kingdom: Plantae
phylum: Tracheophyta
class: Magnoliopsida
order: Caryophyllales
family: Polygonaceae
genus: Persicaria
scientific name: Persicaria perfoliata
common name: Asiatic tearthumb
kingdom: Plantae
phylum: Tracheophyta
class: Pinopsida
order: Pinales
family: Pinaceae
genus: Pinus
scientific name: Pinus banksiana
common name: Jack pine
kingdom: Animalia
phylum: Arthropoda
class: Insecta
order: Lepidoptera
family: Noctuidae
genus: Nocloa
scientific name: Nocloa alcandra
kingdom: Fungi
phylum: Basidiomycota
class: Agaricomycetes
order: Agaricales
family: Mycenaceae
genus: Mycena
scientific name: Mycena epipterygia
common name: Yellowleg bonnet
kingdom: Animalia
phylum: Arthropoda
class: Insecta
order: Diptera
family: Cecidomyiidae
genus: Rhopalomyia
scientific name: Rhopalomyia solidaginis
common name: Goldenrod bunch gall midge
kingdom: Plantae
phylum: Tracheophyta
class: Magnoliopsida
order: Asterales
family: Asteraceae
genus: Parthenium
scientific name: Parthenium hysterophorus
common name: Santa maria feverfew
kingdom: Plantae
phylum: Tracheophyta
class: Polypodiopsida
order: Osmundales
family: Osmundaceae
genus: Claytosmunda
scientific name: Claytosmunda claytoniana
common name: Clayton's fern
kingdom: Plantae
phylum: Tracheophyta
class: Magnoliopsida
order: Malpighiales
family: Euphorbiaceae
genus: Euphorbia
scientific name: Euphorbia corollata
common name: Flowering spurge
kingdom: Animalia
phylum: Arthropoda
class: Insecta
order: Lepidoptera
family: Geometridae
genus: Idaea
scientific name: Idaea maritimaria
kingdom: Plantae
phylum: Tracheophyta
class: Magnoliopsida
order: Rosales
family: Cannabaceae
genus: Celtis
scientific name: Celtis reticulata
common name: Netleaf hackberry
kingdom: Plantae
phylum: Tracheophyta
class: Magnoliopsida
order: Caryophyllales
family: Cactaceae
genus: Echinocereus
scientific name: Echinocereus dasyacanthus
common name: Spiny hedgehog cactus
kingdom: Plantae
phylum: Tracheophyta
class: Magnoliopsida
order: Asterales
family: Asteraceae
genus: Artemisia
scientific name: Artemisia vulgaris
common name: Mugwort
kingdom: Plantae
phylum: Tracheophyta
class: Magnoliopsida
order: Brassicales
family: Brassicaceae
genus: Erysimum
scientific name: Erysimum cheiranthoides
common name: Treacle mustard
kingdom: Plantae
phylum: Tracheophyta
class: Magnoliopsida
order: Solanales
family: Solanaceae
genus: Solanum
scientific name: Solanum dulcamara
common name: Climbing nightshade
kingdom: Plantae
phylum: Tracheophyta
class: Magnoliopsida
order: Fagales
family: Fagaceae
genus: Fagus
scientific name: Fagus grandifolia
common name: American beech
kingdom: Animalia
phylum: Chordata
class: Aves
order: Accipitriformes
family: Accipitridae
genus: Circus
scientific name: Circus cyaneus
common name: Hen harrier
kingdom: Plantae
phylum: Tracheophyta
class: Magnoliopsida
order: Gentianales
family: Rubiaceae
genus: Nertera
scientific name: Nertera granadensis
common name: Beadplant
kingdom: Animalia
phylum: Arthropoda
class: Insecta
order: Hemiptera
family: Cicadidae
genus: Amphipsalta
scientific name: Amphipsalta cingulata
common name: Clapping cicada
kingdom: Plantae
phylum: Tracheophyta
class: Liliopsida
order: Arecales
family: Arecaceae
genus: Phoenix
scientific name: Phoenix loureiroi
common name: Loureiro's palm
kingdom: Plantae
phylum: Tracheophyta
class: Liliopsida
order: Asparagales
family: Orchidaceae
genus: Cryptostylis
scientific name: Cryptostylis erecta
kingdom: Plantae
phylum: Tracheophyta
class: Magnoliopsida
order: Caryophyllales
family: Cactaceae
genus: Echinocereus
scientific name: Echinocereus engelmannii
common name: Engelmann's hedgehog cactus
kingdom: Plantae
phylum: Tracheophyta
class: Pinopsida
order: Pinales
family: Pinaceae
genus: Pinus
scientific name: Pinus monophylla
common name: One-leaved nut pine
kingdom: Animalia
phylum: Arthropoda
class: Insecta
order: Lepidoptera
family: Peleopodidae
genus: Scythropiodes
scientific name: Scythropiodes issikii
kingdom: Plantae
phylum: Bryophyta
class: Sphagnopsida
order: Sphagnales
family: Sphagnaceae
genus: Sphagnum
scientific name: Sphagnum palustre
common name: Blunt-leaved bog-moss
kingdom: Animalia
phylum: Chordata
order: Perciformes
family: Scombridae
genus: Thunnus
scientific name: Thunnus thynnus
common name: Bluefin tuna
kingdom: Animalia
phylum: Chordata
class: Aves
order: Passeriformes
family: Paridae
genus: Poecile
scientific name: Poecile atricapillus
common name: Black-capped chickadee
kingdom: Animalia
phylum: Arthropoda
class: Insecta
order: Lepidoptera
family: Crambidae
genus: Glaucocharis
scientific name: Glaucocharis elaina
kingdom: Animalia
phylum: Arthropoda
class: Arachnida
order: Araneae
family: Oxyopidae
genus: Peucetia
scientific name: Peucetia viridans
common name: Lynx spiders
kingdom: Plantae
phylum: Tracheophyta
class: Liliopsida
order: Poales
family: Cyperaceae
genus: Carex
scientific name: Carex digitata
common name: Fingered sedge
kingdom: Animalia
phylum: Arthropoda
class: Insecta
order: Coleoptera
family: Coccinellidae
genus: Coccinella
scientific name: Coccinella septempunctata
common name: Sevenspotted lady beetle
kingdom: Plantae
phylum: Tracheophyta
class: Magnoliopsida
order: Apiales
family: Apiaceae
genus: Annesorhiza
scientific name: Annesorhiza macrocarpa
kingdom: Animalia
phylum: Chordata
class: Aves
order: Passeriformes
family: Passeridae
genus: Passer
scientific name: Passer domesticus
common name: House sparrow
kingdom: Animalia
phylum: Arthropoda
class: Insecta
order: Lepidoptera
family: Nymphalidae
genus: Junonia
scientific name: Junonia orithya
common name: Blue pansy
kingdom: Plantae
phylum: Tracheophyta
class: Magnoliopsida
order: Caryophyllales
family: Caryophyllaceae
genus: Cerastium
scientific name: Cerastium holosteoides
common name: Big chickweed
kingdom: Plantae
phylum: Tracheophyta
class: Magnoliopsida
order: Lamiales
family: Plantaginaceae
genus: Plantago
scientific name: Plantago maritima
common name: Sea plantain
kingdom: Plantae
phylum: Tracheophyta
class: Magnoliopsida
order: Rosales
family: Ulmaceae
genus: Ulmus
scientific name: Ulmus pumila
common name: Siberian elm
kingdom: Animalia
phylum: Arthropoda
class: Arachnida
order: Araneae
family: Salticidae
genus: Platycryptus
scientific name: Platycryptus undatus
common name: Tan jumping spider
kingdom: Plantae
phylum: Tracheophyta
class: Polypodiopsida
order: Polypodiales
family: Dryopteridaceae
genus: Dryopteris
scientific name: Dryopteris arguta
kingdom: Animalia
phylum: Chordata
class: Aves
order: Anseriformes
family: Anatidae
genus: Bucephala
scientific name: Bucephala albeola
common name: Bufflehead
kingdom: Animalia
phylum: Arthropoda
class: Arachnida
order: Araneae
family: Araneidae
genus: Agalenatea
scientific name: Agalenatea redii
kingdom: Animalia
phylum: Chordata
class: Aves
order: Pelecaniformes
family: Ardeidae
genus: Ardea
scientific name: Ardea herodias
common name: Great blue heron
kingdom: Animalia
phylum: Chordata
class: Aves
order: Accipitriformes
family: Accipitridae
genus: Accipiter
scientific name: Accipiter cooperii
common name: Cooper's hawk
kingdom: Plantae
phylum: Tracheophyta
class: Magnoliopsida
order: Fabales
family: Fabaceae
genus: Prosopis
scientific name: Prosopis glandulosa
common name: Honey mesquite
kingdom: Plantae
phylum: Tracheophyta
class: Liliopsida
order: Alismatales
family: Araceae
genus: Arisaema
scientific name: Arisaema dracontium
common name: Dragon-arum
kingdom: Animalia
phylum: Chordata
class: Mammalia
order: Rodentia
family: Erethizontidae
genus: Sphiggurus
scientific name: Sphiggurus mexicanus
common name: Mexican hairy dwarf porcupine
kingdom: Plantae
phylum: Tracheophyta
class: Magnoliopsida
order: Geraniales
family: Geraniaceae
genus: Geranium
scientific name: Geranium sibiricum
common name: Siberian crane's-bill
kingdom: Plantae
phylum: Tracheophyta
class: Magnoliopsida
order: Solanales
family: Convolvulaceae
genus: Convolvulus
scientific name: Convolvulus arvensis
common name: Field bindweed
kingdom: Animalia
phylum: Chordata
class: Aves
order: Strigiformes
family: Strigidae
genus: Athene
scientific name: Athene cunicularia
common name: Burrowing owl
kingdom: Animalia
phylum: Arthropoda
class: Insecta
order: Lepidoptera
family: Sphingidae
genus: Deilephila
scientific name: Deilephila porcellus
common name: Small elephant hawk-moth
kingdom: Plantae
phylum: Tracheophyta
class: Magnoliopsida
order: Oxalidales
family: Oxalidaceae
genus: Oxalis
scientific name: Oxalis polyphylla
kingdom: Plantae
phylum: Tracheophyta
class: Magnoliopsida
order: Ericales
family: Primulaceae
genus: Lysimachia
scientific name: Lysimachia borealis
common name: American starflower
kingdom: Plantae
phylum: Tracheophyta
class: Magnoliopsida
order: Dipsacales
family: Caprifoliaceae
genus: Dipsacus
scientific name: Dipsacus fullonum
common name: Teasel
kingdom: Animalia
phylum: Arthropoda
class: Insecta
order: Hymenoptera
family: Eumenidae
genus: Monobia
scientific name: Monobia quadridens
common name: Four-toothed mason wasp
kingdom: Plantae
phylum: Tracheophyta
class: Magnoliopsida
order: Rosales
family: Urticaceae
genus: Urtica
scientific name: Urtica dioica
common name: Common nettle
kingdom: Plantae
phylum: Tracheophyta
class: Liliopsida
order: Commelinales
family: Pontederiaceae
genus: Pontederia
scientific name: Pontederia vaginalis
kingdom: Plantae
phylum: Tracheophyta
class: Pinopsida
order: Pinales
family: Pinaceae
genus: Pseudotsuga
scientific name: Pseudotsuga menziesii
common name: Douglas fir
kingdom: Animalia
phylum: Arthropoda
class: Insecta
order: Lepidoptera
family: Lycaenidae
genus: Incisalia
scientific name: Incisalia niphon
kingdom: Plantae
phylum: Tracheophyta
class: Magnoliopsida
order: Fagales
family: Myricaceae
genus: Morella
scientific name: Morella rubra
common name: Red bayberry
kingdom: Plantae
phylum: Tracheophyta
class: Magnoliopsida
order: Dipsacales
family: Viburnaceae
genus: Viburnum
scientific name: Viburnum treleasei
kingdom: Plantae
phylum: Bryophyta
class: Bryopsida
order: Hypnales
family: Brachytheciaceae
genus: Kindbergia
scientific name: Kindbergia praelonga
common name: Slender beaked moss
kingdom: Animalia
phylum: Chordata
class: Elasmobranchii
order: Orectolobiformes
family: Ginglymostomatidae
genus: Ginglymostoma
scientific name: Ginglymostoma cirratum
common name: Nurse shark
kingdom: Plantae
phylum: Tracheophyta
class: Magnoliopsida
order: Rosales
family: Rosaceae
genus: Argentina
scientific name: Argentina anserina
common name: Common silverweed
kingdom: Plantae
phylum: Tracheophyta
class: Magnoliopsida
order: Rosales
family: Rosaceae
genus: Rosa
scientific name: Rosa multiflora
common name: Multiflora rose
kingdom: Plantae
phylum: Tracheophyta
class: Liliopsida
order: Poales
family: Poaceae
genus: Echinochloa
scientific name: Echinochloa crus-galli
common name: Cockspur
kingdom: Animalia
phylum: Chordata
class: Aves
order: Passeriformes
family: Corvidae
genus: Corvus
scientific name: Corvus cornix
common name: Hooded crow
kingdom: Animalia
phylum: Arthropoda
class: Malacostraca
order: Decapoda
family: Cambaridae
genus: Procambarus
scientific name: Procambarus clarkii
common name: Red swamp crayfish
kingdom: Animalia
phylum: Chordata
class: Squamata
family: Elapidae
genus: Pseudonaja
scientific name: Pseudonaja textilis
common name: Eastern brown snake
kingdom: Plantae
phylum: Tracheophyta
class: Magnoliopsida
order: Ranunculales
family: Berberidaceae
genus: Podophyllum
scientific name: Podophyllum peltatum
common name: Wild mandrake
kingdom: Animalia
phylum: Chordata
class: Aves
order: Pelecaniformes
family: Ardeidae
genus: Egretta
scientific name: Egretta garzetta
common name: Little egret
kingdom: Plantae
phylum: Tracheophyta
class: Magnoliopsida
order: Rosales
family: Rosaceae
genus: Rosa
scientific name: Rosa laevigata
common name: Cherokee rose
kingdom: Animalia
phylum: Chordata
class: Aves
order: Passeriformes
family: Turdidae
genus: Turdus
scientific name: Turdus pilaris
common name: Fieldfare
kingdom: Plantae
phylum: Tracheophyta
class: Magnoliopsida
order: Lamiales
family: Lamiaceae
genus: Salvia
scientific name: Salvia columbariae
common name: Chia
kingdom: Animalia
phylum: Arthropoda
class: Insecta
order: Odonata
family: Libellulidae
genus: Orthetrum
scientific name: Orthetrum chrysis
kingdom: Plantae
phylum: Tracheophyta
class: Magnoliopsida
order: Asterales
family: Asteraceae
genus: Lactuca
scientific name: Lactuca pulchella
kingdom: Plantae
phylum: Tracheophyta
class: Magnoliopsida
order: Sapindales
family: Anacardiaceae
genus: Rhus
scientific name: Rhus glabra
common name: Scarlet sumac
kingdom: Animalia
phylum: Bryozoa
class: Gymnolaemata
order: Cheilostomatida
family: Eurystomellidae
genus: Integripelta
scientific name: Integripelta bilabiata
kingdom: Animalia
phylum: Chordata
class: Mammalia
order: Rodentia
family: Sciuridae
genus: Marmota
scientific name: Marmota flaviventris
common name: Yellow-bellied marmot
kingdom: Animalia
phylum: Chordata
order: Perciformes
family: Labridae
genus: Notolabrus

◆ ◆ ◆ ◆ ◆

• _Required work_:
Copy out the listing above word for word, from its very first line through the line "order: Diptera", including that line.

• _Result for this task_:
kingdom: Plantae
phylum: Tracheophyta
class: Magnoliopsida
order: Caryophyllales
family: Polygonaceae
genus: Persicaria
scientific name: Persicaria perfoliata
common name: Asiatic tearthumb
kingdom: Plantae
phylum: Tracheophyta
class: Pinopsida
order: Pinales
family: Pinaceae
genus: Pinus
scientific name: Pinus banksiana
common name: Jack pine
kingdom: Animalia
phylum: Arthropoda
class: Insecta
order: Lepidoptera
family: Noctuidae
genus: Nocloa
scientific name: Nocloa alcandra
kingdom: Fungi
phylum: Basidiomycota
class: Agaricomycetes
order: Agaricales
family: Mycenaceae
genus: Mycena
scientific name: Mycena epipterygia
common name: Yellowleg bonnet
kingdom: Animalia
phylum: Arthropoda
class: Insecta
order: Diptera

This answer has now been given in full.